▸ **Instruction**:
Leaving out any pictures, transcribe every record exactly.

▸ **Task material**:
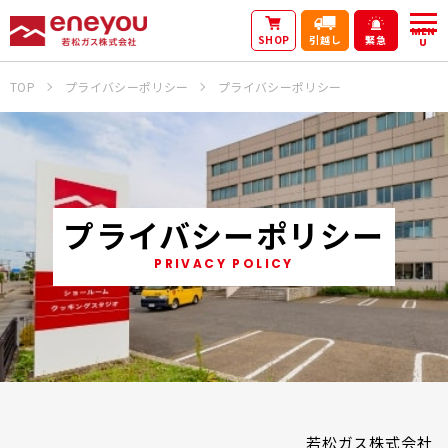
MEN
SHOP
引越し
緊急
U
TOP
プライバシーポリシー
プライバシーポリシー
プライバシーポリシー
PRIVACY POLICY
若松ガス株式会社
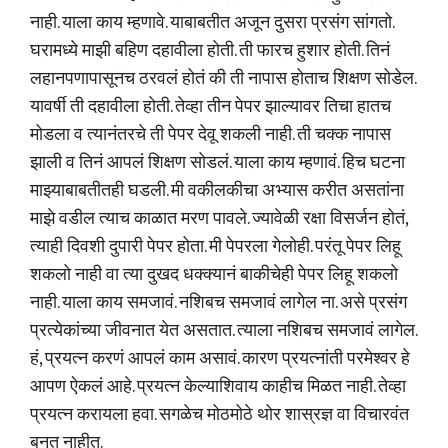
नाही. याला काय म्हणावे. याबाबतीत अजून दुसरा प्रसंग सांगतो.
घरामध्ये माझी बहिण दहावीला होती. ती फारच हुशार होती. तिनं
लहानपणापासूनच ठरवलं होतं की ती नापास होताच शिक्षण सोडेल.
यावर्षी ती दहावीला होती. तेव्हा तीन पेपर झाल्यावर तिचा हातच
मोडला व त्यानंतरचे ती पेपर देवू शकली नाही. ती चक्क नापास
झाली व तिनं आपलं शिक्षण सोडलं. याला काय म्हणावं. हिच घटना
माझ्याबाबतीतही घडली. मी वकीलकीचा अभ्यास करीत असतांना
माझे वडील त्याच काळात मरण पावले. ज्यावेळी रक्षा विसर्जन होतं,
त्याही दिवशी दुपारी पेपर होता. मी पेपरला गेलोही. परंतू पेपर लिहू
शकलो नाही वा त्या दुखद धक्क्यानं बाकीचेही पेपर लिहू शकलो
नाही. याला काय समजावं. नशिबच समजावं लागेल ना. असे प्रसंग
प्रत्येकांच्या जीवनात येत असतात. त्याला नशिबच समजावं लागेल.
हं, प्रयत्न करणं आपलं काम असावं. कारण प्रयत्नांती परमेश्वर हे
आपण ऐकलं आहे. प्रयत्न केल्याशिवाय काहीच मिळत नाही. तेव्हा
प्रयत्न करायला हवा. सगळेच मोठमोठे थोर शास्रज्ञ वा विचारवंत
बनत नाहीत.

▸ **Solution for this problem**:
MEN
SHOP
引越し
緊急
U
TOP
プライバシーポリシー
プライバシーポリシー
プライバシーポリシー
PRIVACY POLICY
若松ガス株式会社
नाही. याला काय म्हणावे. याबाबतीत अजून दुसरा प्रसंग सांगतो.
घरामध्ये माझी बहिण दहावीला होती. ती फारच हुशार होती. तिनं
लहानपणापासूनच ठरवलं होतं की ती नापास होताच शिक्षण सोडेल.
यावर्षी ती दहावीला होती. तेव्हा तीन पेपर झाल्यावर तिचा हातच
मोडला व त्यानंतरचे ती पेपर देवू शकली नाही. ती चक्क नापास
झाली व तिनं आपलं शिक्षण सोडलं. याला काय म्हणावं. हिच घटना
माझ्याबाबतीतही घडली. मी वकीलकीचा अभ्यास करीत असतांना
माझे वडील त्याच काळात मरण पावले. ज्यावेळी रक्षा विसर्जन होतं,
त्याही दिवशी दुपारी पेपर होता. मी पेपरला गेलोही. परंतू पेपर लिहू
शकलो नाही वा त्या दुखद धक्क्यानं बाकीचेही पेपर लिहू शकलो
नाही. याला काय समजावं. नशिबच समजावं लागेल ना. असे प्रसंग
प्रत्येकांच्या जीवनात येत असतात. त्याला नशिबच समजावं लागेल.
हं, प्रयत्न करणं आपलं काम असावं. कारण प्रयत्नांती परमेश्वर हे
आपण ऐकलं आहे. प्रयत्न केल्याशिवाय काहीच मिळत नाही. तेव्हा
प्रयत्न करायला हवा. सगळेच मोठमोठे थोर शास्रज्ञ वा विचारवंत
बनत नाहीत.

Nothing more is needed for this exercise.